The third beer was the Double Bit Amber, which Ted described as an "Americanized
ESB". This beer was nearly the same color as the first two, a medium amber. It had a
clean crystal malt aroma and flavor, with some Goldings hop flavor and a crisp bitter
finish. The balance was about even. Ted later remarked to me that he prefers a more
hop-dominant ESB, but his regular pub patrons prefer this milder version. It was a good
American Amber Ale style, and goes down smooth.

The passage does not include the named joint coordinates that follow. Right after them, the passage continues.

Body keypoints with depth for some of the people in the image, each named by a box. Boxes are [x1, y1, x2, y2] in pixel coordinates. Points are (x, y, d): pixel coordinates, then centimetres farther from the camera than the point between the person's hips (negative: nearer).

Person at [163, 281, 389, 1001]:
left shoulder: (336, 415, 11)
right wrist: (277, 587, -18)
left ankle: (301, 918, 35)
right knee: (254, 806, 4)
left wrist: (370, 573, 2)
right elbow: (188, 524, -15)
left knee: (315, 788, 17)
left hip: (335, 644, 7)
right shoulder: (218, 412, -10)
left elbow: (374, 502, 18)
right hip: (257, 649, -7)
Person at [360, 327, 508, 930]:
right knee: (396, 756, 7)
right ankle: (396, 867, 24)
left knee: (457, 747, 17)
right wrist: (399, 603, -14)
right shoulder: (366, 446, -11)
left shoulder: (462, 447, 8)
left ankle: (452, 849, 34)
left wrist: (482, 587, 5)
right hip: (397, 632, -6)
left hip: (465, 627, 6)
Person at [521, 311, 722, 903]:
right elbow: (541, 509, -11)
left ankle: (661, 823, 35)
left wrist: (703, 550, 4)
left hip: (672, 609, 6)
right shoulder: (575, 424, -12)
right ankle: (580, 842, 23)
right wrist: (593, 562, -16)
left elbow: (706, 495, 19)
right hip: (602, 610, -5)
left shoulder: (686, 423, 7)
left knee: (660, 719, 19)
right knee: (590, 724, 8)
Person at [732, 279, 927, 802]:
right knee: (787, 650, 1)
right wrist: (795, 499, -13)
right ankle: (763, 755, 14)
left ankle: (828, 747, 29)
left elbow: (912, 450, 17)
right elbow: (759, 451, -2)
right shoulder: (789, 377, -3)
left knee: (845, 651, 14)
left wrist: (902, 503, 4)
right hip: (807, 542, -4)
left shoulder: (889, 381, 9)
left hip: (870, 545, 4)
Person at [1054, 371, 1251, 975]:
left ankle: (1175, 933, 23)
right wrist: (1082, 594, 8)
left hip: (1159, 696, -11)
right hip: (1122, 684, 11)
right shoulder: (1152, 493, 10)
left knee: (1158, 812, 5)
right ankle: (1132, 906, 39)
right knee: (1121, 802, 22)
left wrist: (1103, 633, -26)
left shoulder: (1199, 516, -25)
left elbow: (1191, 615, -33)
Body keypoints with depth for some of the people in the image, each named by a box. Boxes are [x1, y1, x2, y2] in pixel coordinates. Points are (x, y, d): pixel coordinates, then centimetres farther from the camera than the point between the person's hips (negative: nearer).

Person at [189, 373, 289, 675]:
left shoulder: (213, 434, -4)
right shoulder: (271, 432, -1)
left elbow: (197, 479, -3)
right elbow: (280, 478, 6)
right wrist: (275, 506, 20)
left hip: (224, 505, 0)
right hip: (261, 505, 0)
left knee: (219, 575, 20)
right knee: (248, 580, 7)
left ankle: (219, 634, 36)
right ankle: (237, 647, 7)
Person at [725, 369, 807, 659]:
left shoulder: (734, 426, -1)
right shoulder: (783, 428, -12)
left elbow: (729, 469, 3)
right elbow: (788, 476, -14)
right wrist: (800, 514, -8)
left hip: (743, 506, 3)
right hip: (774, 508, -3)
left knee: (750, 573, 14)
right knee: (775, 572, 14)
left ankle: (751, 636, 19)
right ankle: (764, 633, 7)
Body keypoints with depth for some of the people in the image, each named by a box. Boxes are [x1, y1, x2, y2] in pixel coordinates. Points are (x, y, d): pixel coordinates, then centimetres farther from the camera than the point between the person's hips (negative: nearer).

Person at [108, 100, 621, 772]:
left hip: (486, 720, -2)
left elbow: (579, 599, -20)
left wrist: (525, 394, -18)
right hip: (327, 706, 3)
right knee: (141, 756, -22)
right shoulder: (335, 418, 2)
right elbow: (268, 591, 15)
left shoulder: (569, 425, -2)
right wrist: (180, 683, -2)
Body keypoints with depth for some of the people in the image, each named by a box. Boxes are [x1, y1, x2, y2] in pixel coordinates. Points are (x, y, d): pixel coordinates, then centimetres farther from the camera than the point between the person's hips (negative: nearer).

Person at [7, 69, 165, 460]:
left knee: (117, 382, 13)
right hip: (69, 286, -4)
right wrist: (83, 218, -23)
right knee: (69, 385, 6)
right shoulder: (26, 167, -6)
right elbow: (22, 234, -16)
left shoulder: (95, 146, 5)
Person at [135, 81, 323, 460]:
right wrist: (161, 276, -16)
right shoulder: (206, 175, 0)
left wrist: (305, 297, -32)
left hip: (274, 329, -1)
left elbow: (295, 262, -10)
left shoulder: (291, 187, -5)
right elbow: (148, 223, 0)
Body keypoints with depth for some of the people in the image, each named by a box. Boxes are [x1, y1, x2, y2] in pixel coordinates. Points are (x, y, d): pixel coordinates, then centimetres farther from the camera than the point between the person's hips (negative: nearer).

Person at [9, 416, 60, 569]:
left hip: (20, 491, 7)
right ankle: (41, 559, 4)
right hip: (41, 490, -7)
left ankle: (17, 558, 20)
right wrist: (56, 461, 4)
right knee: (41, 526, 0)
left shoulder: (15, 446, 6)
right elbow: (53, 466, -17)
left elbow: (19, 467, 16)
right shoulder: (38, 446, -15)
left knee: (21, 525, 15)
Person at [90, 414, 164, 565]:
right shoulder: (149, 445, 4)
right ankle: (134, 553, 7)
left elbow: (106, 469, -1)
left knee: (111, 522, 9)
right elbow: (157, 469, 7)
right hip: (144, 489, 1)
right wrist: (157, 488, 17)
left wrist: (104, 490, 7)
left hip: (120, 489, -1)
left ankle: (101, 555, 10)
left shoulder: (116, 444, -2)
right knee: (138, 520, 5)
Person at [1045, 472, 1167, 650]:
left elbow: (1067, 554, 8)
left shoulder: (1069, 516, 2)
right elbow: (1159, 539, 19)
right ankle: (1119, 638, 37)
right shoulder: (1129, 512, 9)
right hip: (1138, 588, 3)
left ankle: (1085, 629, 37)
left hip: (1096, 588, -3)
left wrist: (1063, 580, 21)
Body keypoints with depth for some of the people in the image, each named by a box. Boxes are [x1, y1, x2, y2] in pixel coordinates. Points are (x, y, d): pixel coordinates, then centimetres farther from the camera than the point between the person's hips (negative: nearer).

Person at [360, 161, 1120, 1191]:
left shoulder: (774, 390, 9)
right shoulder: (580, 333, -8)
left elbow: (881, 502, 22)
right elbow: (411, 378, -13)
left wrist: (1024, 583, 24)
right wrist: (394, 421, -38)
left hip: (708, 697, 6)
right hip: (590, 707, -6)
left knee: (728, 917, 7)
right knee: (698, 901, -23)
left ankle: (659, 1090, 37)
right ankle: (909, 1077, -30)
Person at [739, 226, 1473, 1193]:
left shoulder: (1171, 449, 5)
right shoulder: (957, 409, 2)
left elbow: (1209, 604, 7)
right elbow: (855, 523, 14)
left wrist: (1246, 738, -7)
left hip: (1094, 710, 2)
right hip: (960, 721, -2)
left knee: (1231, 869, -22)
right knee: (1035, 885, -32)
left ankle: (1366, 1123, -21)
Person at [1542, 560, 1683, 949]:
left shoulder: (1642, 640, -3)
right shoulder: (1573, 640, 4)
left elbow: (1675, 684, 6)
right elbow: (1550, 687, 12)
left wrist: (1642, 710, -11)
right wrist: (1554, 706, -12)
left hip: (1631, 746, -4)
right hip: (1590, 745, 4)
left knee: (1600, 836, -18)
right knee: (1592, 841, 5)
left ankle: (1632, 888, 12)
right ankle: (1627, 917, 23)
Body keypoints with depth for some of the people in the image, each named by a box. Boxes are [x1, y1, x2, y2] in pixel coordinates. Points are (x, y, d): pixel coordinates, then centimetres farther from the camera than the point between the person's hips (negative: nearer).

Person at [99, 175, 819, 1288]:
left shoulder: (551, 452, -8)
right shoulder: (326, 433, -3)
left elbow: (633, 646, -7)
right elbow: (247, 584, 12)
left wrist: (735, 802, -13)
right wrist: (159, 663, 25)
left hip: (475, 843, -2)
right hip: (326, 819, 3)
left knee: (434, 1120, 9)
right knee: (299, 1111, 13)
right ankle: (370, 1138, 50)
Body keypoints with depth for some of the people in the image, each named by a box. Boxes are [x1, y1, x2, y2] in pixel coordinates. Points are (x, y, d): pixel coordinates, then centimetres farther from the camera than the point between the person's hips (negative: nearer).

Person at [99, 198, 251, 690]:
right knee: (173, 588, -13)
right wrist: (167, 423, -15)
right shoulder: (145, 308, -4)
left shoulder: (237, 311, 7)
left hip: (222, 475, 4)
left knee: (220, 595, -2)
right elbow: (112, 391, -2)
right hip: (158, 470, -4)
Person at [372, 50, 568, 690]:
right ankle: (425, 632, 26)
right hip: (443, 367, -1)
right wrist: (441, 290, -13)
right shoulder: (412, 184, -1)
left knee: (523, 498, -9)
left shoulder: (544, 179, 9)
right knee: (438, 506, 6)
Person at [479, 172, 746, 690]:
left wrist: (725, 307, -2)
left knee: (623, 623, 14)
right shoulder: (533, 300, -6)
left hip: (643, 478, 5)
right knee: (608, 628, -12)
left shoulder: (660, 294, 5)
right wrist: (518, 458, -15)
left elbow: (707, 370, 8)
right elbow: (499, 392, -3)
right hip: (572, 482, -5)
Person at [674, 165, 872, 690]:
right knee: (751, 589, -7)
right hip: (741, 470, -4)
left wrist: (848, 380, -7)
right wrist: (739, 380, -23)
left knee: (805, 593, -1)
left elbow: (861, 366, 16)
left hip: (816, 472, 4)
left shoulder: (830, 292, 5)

The main course was a choice of sea bass or pork tenderloin. The sea bass had a mango
salsa and a side of crisp sweet potato "chips". The pork was
"ale-marinated", and it also had a side of sweet potatoes, this time mashed with
ginger. If we had to choose, I dont know what kind of beer we would pick to go with
both of these entrees, but the amber was the right beer. Both entrees were rather sweet,
and the balanced sweet malt/hoppy amber was a good balance. Something like the Hair of the
Dog Tripel that John Liechel brought to the meeting would have been an interesting
complement as well.
The final beer, as if we werent full enough, was an Imperial Stout. To me, this
stout was different that almost all RIS that Ive had. It had a huge chocolate
flavor. Ted said that this beer is a winter staple at the pub, but he does not distribute
it, and it clocks in at 9.6% alcohol. The flavor was big malt, with chocolate dominating,
but roasted barley underneath. Alcohol was evident, but the flavor was smooth and rich
into the finish with just enough bitterness to balance the sweetness.
The dessert was a gingerbread square with a sweet whipped cream. The beer complemented
this dessert well, but the sweetness of the gingerbread brought out the roasty flavors of
the stout. A good match.
I really enjoyed the meal, and Bill did a great job of matching the courses with the
beers. The beers were all outstanding as well. Eel River distributes in bottles and in
kegs, and they also have a Ravensbrau Porter available. I couldnt find much to
nitpick about the beers. I enjoyed talking to Ted, and he welcomes homebrewers to the pub.
He says he hosts the local homebrewers, and readily shares brewing tips and yeast.
Im looking forward to stopping by as soon as we can make it up to the North Coast.